In verse 3 Scriven describes the classical symptoms of depression - the loss of control, the anxieties, feelings of guilt. Tellingly, and bravely, he points out that at our lowest our friends are often nowhere to be seen and of little help, even despising the depressive. A reminder from Proverbs 58:24 “There is a Friend that sticketh closer than a brother."

Are we weak and heavy laden, cumbered with a load of care? Precious Savior, still our refuge, take it to the Lord in prayer. Do your friends despise, forsake you? Take it to the Lord in prayer! In His arms He’ll take and shield you; you will find a solace there.

Those three verses appear in the current Methodist hymnbook Hymns and Psalms (1983) as 559However Scriven's fourth unused verse points to the time of hope and rapture when there will be no need of prayer. Until that happens though we are urged to bring our burdens in earnest prayer.

Blessed Savior, Thou hast promised Thou wilt all our burdens bear May we ever, Lord, be bringing all to Thee in earnest prayer. Soon in glory bright unclouded there will be no need for prayer, Rapture, praise and endless worship will be our sweet portion there.

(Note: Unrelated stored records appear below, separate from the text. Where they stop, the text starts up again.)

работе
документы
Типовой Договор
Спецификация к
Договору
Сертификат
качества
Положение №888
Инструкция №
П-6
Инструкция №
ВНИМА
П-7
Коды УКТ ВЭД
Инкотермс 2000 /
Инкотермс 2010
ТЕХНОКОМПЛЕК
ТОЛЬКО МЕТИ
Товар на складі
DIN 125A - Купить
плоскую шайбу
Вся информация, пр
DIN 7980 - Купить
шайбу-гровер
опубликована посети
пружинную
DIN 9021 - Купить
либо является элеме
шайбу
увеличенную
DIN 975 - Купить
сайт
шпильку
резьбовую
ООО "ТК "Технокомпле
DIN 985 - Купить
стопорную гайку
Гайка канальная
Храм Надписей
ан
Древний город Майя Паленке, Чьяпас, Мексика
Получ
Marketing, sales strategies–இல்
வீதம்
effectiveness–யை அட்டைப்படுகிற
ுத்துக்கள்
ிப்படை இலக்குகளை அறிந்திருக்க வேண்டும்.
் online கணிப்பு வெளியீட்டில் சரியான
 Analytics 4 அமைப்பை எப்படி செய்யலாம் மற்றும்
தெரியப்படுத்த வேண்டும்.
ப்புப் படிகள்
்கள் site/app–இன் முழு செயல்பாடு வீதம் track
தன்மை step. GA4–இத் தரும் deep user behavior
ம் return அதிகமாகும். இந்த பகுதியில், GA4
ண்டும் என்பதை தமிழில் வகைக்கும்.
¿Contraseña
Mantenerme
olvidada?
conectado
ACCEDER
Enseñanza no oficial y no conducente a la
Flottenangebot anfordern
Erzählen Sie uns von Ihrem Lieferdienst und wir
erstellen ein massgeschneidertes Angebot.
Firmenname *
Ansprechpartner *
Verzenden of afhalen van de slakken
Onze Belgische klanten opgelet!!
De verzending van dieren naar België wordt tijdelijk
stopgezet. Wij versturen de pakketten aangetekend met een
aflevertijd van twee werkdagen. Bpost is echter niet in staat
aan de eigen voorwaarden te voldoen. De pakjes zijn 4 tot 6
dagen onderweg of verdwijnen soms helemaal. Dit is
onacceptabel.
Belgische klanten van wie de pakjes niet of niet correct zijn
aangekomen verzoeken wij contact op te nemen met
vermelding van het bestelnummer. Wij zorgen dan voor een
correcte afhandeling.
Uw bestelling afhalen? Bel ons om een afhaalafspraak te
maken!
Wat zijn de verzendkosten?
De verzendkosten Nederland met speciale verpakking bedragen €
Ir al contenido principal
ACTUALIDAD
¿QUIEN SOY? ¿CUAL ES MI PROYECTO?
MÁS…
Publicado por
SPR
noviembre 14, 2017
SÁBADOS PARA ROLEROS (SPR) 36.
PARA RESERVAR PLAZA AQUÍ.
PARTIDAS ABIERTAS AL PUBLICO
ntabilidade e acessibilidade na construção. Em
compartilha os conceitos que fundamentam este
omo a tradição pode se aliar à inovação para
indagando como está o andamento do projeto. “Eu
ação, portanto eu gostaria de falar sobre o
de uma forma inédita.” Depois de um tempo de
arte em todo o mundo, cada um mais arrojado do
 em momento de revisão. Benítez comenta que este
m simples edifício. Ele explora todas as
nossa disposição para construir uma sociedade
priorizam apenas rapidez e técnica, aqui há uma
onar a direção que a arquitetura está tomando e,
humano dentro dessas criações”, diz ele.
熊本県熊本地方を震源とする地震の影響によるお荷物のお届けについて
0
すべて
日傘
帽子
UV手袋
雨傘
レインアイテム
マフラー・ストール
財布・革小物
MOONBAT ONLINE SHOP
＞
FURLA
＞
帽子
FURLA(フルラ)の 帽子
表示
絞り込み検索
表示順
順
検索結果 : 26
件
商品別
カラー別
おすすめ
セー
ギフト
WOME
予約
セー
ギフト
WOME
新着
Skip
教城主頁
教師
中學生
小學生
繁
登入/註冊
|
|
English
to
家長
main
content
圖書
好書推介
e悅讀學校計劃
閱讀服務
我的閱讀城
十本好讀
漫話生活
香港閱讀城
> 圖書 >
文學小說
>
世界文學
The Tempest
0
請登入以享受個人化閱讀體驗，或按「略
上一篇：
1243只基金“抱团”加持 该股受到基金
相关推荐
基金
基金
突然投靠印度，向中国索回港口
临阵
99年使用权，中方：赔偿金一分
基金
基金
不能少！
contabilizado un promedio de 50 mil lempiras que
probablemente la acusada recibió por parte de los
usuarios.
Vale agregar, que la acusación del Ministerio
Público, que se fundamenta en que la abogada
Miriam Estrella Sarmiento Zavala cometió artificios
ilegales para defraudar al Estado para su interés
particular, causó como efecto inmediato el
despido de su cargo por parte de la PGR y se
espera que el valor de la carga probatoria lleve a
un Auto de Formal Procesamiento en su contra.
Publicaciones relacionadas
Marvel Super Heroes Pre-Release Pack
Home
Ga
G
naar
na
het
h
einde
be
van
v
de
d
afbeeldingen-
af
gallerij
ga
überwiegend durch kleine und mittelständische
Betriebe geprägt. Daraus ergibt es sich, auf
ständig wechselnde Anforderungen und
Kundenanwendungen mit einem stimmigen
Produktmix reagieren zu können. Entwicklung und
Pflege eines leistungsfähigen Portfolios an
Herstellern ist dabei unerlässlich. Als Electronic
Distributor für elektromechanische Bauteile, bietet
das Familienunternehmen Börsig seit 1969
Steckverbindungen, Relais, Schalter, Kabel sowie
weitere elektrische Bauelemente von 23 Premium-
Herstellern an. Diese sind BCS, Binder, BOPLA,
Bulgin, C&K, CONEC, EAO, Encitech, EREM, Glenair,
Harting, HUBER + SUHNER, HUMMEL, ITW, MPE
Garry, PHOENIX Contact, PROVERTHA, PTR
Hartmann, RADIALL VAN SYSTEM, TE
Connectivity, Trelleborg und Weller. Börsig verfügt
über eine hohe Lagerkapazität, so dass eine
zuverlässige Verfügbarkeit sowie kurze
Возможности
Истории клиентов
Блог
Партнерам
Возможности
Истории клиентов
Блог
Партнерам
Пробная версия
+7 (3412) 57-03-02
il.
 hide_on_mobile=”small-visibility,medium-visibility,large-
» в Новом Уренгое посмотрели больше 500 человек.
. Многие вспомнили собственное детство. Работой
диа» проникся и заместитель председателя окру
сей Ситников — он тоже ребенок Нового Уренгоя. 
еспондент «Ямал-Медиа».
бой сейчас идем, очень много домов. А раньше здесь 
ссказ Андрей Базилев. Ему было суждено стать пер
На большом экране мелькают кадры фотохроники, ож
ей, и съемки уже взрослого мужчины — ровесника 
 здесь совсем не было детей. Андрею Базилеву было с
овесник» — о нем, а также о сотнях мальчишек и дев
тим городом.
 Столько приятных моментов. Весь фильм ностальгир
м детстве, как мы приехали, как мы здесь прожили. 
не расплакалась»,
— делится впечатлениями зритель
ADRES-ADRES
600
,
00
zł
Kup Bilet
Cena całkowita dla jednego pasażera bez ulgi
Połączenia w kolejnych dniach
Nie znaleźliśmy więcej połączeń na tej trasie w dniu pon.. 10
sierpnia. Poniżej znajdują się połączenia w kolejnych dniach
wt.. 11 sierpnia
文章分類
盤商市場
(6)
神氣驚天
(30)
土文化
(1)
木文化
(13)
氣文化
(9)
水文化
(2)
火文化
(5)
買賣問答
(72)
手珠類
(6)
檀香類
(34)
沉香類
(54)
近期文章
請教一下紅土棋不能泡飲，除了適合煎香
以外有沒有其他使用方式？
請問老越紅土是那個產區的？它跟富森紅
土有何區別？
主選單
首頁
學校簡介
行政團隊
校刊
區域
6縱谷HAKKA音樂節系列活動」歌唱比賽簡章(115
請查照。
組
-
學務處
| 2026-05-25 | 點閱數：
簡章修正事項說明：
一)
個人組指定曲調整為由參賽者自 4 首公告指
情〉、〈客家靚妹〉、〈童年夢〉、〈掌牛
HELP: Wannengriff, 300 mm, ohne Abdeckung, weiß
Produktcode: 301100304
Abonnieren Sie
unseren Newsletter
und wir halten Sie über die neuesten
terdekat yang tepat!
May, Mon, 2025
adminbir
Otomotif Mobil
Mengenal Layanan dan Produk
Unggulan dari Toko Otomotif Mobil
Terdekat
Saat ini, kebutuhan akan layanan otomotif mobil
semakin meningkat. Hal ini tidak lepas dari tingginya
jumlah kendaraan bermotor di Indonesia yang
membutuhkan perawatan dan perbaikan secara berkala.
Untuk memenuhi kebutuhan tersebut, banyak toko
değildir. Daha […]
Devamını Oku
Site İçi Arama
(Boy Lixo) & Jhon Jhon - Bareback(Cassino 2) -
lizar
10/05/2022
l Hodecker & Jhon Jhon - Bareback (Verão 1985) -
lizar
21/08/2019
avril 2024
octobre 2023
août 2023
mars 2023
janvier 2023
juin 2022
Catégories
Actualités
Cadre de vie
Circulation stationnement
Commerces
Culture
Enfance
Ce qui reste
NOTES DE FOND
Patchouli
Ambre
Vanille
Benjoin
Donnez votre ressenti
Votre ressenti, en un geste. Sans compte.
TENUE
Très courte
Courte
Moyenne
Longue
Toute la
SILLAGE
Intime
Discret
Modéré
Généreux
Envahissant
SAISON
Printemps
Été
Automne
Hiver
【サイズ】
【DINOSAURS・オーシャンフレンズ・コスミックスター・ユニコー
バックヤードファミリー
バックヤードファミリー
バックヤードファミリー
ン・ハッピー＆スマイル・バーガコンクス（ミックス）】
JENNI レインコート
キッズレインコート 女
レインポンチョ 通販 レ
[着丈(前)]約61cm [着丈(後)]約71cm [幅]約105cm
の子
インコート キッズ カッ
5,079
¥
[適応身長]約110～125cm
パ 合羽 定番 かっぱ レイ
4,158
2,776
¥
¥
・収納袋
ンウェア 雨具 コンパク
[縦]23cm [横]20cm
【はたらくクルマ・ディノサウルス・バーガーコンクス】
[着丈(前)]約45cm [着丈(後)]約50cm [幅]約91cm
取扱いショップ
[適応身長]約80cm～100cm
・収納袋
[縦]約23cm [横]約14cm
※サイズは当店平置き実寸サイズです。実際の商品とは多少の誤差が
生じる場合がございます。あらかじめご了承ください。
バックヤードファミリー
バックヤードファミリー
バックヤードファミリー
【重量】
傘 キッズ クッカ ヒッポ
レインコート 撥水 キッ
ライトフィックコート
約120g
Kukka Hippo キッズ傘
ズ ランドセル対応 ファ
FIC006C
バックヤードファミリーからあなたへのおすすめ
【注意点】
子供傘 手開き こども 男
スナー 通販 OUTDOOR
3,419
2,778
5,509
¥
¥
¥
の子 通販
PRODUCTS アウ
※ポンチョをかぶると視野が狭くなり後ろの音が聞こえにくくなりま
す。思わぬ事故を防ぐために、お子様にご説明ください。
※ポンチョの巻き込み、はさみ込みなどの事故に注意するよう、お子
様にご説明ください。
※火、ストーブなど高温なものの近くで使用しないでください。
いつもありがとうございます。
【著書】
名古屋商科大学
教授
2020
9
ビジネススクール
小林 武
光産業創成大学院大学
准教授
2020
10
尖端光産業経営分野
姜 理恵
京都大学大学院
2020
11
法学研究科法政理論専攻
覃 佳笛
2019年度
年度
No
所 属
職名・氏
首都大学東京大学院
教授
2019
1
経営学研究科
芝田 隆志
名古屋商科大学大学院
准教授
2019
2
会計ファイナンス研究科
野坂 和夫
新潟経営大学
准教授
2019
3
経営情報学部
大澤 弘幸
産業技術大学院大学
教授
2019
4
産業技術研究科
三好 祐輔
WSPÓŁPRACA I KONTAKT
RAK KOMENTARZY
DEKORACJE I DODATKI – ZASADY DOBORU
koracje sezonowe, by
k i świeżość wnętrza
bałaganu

I have no counseling or medical  qualifications, and I would defer to those who have on the issue of depression. However I strongly believe that depression is a spiritual attack and one that should be resisted spiritually. Earnest prayer is a better response than alcohol and may be a better remedy than anti-depressants. The problem we have as a church in 21st century Britain is that we have lost the spiritual gifts which come from deep and sustained personal and corporate prayer.

3 comments:

Robert said...

I'm guessing, but I imagine most people enter ordained ministry hioping to achieve something. The reality is that they spend most of their time serving churches which are in a state of decline, that have very little power to do anything, and while a good minister can do a little, inconspicuous, good, a bad one can do a lot of damage. There are few new ideas, a lot of people who've been in office for donkey's years, who don't want anything to change, and the old ideas don't achieve very much. I can see the frustrations!

I concluded about twenty years ago that the way to get somewhere was to sit in one church for as long as it took to build it up. Nothing I've seen has ever made me change my mind; I think there is a role for itinerants, but it's very different to the traditional understanding of ordained ministry.

Anonymous said...

Glad to see you quoting my great-uncle Joseph's hymn, david.

Hugh Scriven

Anonymous said...

One of my interests is reading sociological and psychological perspectives of church life, and sad to say, many commentators seem to agree that although most clergy are deeply committed, loving and decent people, the institution of ordained ministry brings inherent problems with it.

By placing so many expectations and pressures on one person in a church, high stress levels are probably inevitable, sometimes leading to worse problems. And church decline only exacerbates the situation.

Most of the research is based on CofE priests, or else comes from the USA, but it's hard to imagine that British Methodists are much different.